New Insights into Neuromuscular Contracture Reveals Myotendinous-SMAD4 Signaling Underlies Contracture Formation

Abstract

ABSTRACTNeuromuscular contractures (NC) are a prevalent cause of joint deformity in children suffering from neuromuscular disorders or nerve damage, leading to persistent disability. The role of tendon in the development of NC remains poorly understood, with current treatments predominantly targeting muscle. Here, we establish a surgical model of NC in the hindlimb that recapitulates functional deformity and transcriptomic changes observed in human disease. Our findings indicate that in NC, tendons dramatically elongate, undergoing changes in matrix and structural composition that reduce tensile stiffness. Contrary to expectations, we find that tendon elongation was principally driven by increased myotendon infiltration into muscle which restricted muscle elongation contributing to NC. Using lineage tracing, we show that myotendon elongation was due to increased infiltration of intrinsically derived tenocytes.
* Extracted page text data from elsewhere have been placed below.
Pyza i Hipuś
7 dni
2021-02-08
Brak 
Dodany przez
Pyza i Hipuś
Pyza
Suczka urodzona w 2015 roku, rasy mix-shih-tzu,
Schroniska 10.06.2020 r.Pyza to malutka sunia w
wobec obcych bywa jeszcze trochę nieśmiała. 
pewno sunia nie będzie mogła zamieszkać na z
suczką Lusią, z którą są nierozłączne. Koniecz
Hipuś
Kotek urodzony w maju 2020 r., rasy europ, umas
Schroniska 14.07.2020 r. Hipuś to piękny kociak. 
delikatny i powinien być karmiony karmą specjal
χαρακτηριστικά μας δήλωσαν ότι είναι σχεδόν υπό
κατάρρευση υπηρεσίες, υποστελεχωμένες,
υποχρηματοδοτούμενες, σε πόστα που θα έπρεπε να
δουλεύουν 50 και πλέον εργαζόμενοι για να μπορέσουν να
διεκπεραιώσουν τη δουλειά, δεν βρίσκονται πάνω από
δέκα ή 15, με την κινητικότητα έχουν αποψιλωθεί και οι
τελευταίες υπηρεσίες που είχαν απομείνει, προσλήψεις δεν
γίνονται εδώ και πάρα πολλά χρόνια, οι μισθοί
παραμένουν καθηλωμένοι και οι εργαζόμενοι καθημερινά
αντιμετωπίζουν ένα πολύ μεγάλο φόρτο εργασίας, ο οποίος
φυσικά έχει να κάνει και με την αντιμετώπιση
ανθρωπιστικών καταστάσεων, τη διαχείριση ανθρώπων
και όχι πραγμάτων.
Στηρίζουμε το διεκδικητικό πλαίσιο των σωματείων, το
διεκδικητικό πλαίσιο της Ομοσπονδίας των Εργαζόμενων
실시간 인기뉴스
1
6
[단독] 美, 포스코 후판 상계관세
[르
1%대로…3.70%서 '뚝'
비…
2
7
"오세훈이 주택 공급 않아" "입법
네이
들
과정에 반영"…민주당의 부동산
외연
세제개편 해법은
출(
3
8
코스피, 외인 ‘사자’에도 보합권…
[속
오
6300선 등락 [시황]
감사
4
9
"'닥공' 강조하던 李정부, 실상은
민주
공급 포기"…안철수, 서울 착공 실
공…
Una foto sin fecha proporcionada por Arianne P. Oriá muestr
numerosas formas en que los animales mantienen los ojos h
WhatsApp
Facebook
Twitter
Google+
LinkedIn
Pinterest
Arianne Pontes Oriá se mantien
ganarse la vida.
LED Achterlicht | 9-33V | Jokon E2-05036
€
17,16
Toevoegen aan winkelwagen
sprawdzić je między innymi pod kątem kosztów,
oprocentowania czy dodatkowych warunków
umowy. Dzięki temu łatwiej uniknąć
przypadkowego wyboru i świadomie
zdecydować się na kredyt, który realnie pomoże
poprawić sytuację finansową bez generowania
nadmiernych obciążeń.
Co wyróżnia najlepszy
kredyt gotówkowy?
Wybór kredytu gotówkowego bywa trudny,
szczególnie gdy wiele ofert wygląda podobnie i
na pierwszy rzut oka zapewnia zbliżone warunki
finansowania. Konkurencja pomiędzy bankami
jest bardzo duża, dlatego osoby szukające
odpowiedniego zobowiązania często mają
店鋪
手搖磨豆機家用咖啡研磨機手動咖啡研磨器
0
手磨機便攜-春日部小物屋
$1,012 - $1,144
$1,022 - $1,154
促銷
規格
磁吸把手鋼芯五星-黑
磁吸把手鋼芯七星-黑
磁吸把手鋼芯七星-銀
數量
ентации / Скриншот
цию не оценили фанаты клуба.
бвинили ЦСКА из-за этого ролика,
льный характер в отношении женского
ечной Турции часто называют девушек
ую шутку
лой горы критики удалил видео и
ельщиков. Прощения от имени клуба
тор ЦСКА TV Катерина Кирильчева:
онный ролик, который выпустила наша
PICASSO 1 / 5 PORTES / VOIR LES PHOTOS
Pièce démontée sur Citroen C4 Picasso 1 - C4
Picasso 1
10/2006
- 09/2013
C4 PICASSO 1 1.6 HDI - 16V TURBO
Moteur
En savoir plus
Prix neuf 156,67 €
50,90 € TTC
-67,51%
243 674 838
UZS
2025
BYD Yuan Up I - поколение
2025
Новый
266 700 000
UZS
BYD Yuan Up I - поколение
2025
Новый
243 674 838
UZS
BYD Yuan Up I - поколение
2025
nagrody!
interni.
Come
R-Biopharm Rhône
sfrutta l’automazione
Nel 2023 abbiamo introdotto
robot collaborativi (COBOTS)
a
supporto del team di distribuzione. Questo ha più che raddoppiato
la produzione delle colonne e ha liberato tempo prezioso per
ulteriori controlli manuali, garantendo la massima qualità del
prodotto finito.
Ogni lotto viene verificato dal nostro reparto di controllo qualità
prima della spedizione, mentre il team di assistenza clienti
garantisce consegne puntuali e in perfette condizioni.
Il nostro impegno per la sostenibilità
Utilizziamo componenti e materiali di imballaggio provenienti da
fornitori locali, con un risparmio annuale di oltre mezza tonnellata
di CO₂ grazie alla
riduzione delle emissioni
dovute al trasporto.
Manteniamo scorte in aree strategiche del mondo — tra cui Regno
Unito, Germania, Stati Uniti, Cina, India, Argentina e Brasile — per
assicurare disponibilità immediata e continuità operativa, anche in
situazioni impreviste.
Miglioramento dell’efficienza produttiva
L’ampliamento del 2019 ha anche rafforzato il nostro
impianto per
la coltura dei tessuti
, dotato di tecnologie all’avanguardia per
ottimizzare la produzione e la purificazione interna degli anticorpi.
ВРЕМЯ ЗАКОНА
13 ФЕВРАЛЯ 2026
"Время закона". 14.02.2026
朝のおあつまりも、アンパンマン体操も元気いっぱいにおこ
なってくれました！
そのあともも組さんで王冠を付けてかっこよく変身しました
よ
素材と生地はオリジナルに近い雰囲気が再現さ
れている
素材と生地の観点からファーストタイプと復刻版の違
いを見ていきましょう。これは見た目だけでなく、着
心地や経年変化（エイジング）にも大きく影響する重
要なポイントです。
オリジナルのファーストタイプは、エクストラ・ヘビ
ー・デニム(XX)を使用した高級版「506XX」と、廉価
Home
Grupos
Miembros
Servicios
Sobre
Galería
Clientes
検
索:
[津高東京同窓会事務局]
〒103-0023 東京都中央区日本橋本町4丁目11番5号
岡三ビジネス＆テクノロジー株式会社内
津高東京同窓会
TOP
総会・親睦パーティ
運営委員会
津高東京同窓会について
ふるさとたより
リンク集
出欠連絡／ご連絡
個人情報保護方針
Transcriptional profiling revealed BMP signaling as a key factor in myotendon elongation, corroborated by elevated myotendinous Smad4 activity in both our mouse model and in human NC tissues. Crucially, administration of a small molecule inhibitor of BMP-mediated Smad4 signaling not only restored joint mobility but also prevented myotendon elongation. These insights establish of a clinically relevant mouse model of NC and unveil a novel role for myotendon elongation in NC progression. Excitingly, our results suggest that targeting myotendon signaling could represent a new direction for tendon-focused therapies in NC management.